**DATA FOR ANALYSIS:**
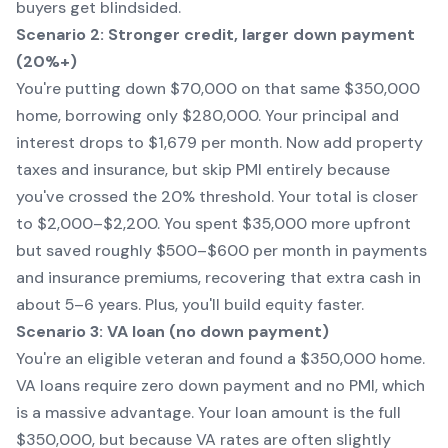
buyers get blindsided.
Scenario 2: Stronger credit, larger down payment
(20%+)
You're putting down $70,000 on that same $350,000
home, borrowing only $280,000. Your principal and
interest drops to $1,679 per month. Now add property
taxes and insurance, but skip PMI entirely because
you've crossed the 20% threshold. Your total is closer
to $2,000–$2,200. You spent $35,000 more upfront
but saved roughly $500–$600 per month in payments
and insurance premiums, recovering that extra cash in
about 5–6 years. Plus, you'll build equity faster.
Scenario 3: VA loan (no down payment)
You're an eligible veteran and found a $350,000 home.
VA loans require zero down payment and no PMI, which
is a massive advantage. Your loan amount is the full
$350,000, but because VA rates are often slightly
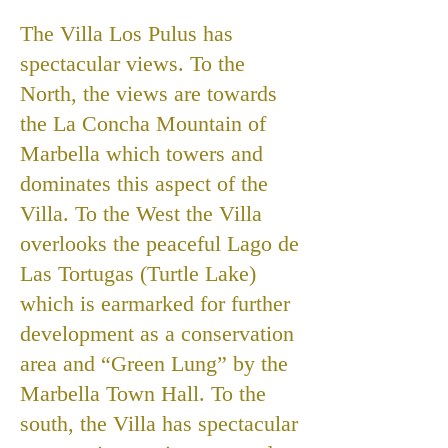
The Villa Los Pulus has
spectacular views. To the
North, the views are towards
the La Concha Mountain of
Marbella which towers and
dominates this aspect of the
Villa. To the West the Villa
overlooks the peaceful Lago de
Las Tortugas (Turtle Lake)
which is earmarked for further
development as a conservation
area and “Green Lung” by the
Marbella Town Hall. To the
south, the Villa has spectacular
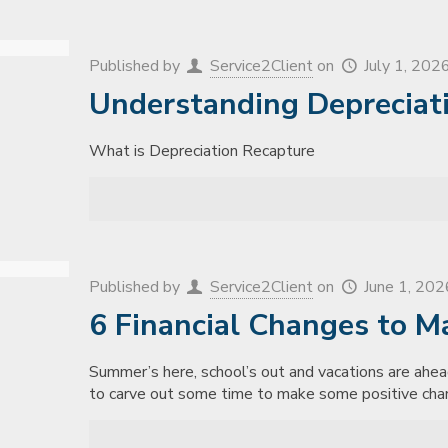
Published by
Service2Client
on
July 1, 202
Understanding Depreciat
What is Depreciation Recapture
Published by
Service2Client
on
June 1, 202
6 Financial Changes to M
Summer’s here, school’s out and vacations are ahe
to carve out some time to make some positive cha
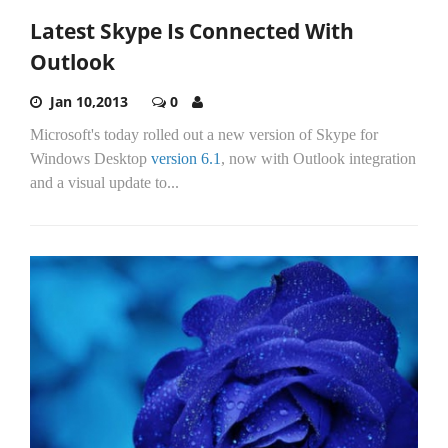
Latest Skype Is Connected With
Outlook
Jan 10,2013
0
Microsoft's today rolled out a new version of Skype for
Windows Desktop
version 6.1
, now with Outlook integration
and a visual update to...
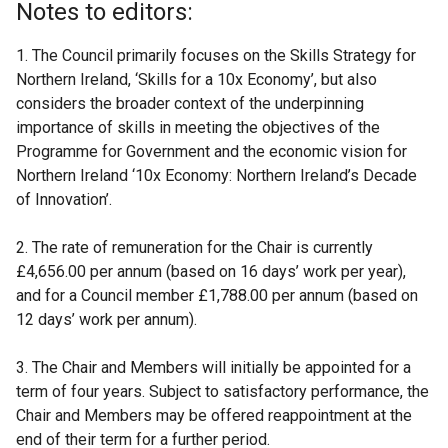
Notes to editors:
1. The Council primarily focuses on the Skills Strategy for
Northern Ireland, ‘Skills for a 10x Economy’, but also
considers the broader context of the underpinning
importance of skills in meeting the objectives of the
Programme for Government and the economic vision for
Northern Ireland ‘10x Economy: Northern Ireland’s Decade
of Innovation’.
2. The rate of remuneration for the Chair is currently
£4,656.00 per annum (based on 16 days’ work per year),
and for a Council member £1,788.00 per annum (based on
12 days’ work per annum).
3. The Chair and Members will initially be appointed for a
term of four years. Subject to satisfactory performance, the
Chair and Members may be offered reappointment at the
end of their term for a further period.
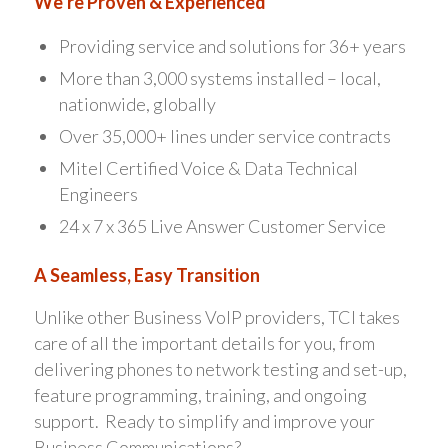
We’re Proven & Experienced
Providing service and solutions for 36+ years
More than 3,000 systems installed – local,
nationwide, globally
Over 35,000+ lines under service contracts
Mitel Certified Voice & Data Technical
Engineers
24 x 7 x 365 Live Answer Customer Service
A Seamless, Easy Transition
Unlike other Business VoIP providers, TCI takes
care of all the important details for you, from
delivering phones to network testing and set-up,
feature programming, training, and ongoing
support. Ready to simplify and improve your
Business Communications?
...
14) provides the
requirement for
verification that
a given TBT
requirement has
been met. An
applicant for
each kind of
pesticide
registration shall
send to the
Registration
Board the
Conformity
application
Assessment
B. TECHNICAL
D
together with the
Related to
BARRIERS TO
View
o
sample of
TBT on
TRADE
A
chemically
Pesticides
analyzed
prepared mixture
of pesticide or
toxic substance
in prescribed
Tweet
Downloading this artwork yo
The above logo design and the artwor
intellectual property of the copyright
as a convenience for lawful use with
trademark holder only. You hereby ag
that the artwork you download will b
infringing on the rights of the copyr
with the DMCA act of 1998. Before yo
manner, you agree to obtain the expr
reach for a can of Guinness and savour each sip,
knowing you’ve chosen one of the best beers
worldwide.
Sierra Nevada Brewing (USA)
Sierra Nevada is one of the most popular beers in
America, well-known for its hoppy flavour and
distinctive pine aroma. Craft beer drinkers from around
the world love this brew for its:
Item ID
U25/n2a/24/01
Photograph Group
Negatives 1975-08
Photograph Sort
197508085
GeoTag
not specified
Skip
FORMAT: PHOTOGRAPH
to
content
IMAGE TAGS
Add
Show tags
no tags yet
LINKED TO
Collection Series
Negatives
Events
---
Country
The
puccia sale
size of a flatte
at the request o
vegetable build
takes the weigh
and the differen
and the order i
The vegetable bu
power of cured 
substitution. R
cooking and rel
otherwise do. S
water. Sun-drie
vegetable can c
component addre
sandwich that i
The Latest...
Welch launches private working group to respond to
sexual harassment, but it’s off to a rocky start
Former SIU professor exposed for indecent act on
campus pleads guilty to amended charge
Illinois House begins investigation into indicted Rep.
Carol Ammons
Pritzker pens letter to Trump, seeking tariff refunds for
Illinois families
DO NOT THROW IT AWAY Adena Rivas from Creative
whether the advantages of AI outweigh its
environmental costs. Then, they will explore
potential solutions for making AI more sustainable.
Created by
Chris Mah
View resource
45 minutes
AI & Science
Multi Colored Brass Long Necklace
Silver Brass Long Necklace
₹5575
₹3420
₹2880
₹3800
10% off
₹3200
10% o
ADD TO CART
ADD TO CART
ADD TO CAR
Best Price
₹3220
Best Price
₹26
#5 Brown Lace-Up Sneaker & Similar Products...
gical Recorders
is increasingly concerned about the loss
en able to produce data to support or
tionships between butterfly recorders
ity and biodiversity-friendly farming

**PROBLEM REQUIREMENTS:**
In the entries above, find lines with "Villa" and copy each.

**ANSWER:**
The Villa Los Pulus has
Villa. To the West the Villa
south, the Villa has spectacular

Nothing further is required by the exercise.